Read the entries that follow and give each one again precisely.

[Opening Task material section]

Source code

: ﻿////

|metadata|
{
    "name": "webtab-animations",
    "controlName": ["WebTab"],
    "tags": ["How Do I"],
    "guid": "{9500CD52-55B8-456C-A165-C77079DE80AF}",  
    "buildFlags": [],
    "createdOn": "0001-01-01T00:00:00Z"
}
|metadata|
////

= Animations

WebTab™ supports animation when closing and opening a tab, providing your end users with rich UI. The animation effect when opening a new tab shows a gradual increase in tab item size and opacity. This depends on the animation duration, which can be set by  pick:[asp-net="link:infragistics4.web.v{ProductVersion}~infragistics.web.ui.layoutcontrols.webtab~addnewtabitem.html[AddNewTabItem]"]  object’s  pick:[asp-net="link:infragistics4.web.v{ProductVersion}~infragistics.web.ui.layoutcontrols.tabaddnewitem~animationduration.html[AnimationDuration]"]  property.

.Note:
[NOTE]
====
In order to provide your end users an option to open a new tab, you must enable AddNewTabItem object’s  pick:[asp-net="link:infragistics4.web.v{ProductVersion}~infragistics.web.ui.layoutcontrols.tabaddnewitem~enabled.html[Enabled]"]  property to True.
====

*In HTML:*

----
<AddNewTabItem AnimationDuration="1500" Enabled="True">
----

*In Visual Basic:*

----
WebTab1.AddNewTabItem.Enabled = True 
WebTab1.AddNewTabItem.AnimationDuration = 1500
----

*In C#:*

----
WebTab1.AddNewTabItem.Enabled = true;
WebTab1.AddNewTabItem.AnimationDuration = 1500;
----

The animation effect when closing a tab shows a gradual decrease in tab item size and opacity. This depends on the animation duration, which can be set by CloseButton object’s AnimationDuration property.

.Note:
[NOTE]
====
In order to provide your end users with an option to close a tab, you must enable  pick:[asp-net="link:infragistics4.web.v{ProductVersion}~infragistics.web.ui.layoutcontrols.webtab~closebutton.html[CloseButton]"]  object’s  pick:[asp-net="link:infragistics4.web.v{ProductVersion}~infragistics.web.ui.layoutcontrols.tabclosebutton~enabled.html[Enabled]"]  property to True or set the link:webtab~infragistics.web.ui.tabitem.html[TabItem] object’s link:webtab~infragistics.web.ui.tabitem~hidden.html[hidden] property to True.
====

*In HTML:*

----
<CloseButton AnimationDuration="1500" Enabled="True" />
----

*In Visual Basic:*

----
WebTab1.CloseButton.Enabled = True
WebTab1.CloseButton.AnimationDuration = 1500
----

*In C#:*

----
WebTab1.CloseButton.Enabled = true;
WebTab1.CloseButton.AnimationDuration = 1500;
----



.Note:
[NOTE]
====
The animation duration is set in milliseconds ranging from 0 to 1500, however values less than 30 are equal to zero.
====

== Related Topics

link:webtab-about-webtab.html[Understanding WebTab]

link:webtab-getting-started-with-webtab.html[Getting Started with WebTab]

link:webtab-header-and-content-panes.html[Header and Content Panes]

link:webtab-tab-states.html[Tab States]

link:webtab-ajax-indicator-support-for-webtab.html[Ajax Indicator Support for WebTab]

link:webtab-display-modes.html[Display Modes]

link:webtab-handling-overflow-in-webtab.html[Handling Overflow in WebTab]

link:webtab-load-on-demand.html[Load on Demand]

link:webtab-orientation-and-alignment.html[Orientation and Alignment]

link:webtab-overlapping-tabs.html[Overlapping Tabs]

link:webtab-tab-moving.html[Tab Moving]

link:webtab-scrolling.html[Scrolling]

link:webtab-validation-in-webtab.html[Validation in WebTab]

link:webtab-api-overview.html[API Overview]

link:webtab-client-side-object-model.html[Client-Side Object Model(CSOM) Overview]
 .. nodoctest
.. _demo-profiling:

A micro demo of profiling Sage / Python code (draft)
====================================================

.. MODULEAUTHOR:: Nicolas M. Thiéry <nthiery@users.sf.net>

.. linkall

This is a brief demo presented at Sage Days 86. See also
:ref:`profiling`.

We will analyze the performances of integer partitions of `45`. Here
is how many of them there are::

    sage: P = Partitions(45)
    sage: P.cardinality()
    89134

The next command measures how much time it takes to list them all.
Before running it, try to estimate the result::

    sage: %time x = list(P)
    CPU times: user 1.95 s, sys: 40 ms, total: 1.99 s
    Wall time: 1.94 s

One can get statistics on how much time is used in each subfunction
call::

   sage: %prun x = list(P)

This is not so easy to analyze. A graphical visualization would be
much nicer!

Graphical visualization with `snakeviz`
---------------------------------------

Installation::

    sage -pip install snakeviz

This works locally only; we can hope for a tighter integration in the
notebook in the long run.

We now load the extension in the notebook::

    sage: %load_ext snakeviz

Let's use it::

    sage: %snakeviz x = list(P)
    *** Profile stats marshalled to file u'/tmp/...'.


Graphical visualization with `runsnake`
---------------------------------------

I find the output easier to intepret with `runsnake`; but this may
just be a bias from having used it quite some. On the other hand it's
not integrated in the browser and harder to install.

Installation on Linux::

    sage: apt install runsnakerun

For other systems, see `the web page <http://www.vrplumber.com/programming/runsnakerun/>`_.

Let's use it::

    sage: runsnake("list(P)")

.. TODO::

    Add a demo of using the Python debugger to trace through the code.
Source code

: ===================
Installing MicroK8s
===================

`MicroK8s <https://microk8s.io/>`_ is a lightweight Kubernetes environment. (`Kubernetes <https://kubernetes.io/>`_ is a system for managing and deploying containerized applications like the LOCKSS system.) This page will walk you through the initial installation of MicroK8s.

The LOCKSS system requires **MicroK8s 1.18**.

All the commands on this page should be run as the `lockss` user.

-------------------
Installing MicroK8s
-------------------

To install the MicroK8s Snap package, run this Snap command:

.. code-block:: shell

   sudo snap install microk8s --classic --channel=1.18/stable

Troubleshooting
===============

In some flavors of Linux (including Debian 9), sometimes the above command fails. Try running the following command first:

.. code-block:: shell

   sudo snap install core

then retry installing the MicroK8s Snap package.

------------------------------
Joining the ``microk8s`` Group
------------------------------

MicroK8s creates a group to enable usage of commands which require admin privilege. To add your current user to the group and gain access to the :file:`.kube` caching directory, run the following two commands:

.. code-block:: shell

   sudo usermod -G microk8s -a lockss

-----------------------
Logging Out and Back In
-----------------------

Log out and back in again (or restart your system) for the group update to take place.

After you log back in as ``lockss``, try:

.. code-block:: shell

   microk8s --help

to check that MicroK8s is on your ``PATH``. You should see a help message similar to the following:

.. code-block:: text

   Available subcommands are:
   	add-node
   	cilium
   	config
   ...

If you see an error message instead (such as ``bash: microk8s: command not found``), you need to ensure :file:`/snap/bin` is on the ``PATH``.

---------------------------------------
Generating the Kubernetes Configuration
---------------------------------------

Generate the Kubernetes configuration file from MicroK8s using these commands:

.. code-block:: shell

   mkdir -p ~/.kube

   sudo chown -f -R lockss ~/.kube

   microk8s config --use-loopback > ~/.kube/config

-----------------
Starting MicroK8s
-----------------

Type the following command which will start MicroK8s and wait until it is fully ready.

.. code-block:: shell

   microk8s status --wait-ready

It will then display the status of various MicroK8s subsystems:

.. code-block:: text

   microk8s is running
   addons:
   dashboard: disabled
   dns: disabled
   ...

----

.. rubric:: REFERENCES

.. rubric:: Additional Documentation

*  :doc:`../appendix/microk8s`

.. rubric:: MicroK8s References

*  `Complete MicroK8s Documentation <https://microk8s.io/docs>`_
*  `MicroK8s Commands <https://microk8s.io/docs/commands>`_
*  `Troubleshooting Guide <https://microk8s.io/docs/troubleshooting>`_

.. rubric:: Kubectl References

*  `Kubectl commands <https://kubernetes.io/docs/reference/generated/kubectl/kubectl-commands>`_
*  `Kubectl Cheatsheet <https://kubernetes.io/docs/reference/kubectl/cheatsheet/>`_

[Closing Task material section]

Expected output
Source code

: ﻿////

|metadata|
{
    "name": "webtab-animations",
    "controlName": ["WebTab"],
    "tags": ["How Do I"],
    "guid": "{9500CD52-55B8-456C-A165-C77079DE80AF}",  
    "buildFlags": [],
    "createdOn": "0001-01-01T00:00:00Z"
}
|metadata|
////

= Animations

WebTab™ supports animation when closing and opening a tab, providing your end users with rich UI. The animation effect when opening a new tab shows a gradual increase in tab item size and opacity. This depends on the animation duration, which can be set by  pick:[asp-net="link:infragistics4.web.v{ProductVersion}~infragistics.web.ui.layoutcontrols.webtab~addnewtabitem.html[AddNewTabItem]"]  object’s  pick:[asp-net="link:infragistics4.web.v{ProductVersion}~infragistics.web.ui.layoutcontrols.tabaddnewitem~animationduration.html[AnimationDuration]"]  property.

.Note:
[NOTE]
====
In order to provide your end users an option to open a new tab, you must enable AddNewTabItem object’s  pick:[asp-net="link:infragistics4.web.v{ProductVersion}~infragistics.web.ui.layoutcontrols.tabaddnewitem~enabled.html[Enabled]"]  property to True.
====

*In HTML:*

----
<AddNewTabItem AnimationDuration="1500" Enabled="True">
----

*In Visual Basic:*

----
WebTab1.AddNewTabItem.Enabled = True 
WebTab1.AddNewTabItem.AnimationDuration = 1500
----

*In C#:*

----
WebTab1.AddNewTabItem.Enabled = true;
WebTab1.AddNewTabItem.AnimationDuration = 1500;
----

The animation effect when closing a tab shows a gradual decrease in tab item size and opacity. This depends on the animation duration, which can be set by CloseButton object’s AnimationDuration property.

.Note:
[NOTE]
====
In order to provide your end users with an option to close a tab, you must enable  pick:[asp-net="link:infragistics4.web.v{ProductVersion}~infragistics.web.ui.layoutcontrols.webtab~closebutton.html[CloseButton]"]  object’s  pick:[asp-net="link:infragistics4.web.v{ProductVersion}~infragistics.web.ui.layoutcontrols.tabclosebutton~enabled.html[Enabled]"]  property to True or set the link:webtab~infragistics.web.ui.tabitem.html[TabItem] object’s link:webtab~infragistics.web.ui.tabitem~hidden.html[hidden] property to True.
====

*In HTML:*

----
<CloseButton AnimationDuration="1500" Enabled="True" />
----

*In Visual Basic:*

----
WebTab1.CloseButton.Enabled = True
WebTab1.CloseButton.AnimationDuration = 1500
----

*In C#:*

----
WebTab1.CloseButton.Enabled = true;
WebTab1.CloseButton.AnimationDuration = 1500;
----



.Note:
[NOTE]
====
The animation duration is set in milliseconds ranging from 0 to 1500, however values less than 30 are equal to zero.
====

== Related Topics

link:webtab-about-webtab.html[Understanding WebTab]

link:webtab-getting-started-with-webtab.html[Getting Started with WebTab]

link:webtab-header-and-content-panes.html[Header and Content Panes]

link:webtab-tab-states.html[Tab States]

link:webtab-ajax-indicator-support-for-webtab.html[Ajax Indicator Support for WebTab]

link:webtab-display-modes.html[Display Modes]

link:webtab-handling-overflow-in-webtab.html[Handling Overflow in WebTab]

link:webtab-load-on-demand.html[Load on Demand]

link:webtab-orientation-and-alignment.html[Orientation and Alignment]

link:webtab-overlapping-tabs.html[Overlapping Tabs]

link:webtab-tab-moving.html[Tab Moving]

link:webtab-scrolling.html[Scrolling]

link:webtab-validation-in-webtab.html[Validation in WebTab]

link:webtab-api-overview.html[API Overview]

link:webtab-client-side-object-model.html[Client-Side Object Model(CSOM) Overview]
 .. nodoctest
.. _demo-profiling:

A micro demo of profiling Sage / Python code (draft)
====================================================

.. MODULEAUTHOR:: Nicolas M. Thiéry <nthiery@users.sf.net>

.. linkall

This is a brief demo presented at Sage Days 86. See also
:ref:`profiling`.

We will analyze the performances of integer partitions of `45`. Here
is how many of them there are::

    sage: P = Partitions(45)
    sage: P.cardinality()
    89134

The next command measures how much time it takes to list them all.
Before running it, try to estimate the result::

    sage: %time x = list(P)
    CPU times: user 1.95 s, sys: 40 ms, total: 1.99 s
    Wall time: 1.94 s

One can get statistics on how much time is used in each subfunction
call::

   sage: %prun x = list(P)

This is not so easy to analyze. A graphical visualization would be
much nicer!

Graphical visualization with `snakeviz`
---------------------------------------

Installation::

    sage -pip install snakeviz

This works locally only; we can hope for a tighter integration in the
notebook in the long run.

We now load the extension in the notebook::

    sage: %load_ext snakeviz

Let's use it::

    sage: %snakeviz x = list(P)
    *** Profile stats marshalled to file u'/tmp/...'.


Graphical visualization with `runsnake`
---------------------------------------

I find the output easier to intepret with `runsnake`; but this may
just be a bias from having used it quite some. On the other hand it's
not integrated in the browser and harder to install.

Installation on Linux::

    sage: apt install runsnakerun

For other systems, see `the web page <http://www.vrplumber.com/programming/runsnakerun/>`_.

Let's use it::

    sage: runsnake("list(P)")

.. TODO::

    Add a demo of using the Python debugger to trace through the code.
Source code

: ===================
Installing MicroK8s
===================

`MicroK8s <https://microk8s.io/>`_ is a lightweight Kubernetes environment. (`Kubernetes <https://kubernetes.io/>`_ is a system for managing and deploying containerized applications like the LOCKSS system.) This page will walk you through the initial installation of MicroK8s.

The LOCKSS system requires **MicroK8s 1.18**.

All the commands on this page should be run as the `lockss` user.

-------------------
Installing MicroK8s
-------------------

To install the MicroK8s Snap package, run this Snap command:

.. code-block:: shell

   sudo snap install microk8s --classic --channel=1.18/stable

Troubleshooting
===============

In some flavors of Linux (including Debian 9), sometimes the above command fails. Try running the following command first:

.. code-block:: shell

   sudo snap install core

then retry installing the MicroK8s Snap package.

------------------------------
Joining the ``microk8s`` Group
------------------------------

MicroK8s creates a group to enable usage of commands which require admin privilege. To add your current user to the group and gain access to the :file:`.kube` caching directory, run the following two commands:

.. code-block:: shell

   sudo usermod -G microk8s -a lockss

-----------------------
Logging Out and Back In
-----------------------

Log out and back in again (or restart your system) for the group update to take place.

After you log back in as ``lockss``, try:

.. code-block:: shell

   microk8s --help

to check that MicroK8s is on your ``PATH``. You should see a help message similar to the following:

.. code-block:: text

   Available subcommands are:
   	add-node
   	cilium
   	config
   ...

If you see an error message instead (such as ``bash: microk8s: command not found``), you need to ensure :file:`/snap/bin` is on the ``PATH``.

---------------------------------------
Generating the Kubernetes Configuration
---------------------------------------

Generate the Kubernetes configuration file from MicroK8s using these commands:

.. code-block:: shell

   mkdir -p ~/.kube

   sudo chown -f -R lockss ~/.kube

   microk8s config --use-loopback > ~/.kube/config

-----------------
Starting MicroK8s
-----------------

Type the following command which will start MicroK8s and wait until it is fully ready.

.. code-block:: shell

   microk8s status --wait-ready

It will then display the status of various MicroK8s subsystems:

.. code-block:: text

   microk8s is running
   addons:
   dashboard: disabled
   dns: disabled
   ...

----

.. rubric:: REFERENCES

.. rubric:: Additional Documentation

*  :doc:`../appendix/microk8s`

.. rubric:: MicroK8s References

*  `Complete MicroK8s Documentation <https://microk8s.io/docs>`_
*  `MicroK8s Commands <https://microk8s.io/docs/commands>`_
*  `Troubleshooting Guide <https://microk8s.io/docs/troubleshooting>`_

.. rubric:: Kubectl References

*  `Kubectl commands <https://kubernetes.io/docs/reference/generated/kubectl/kubectl-commands>`_
*  `Kubectl Cheatsheet <https://kubernetes.io/docs/reference/kubectl/cheatsheet/>`_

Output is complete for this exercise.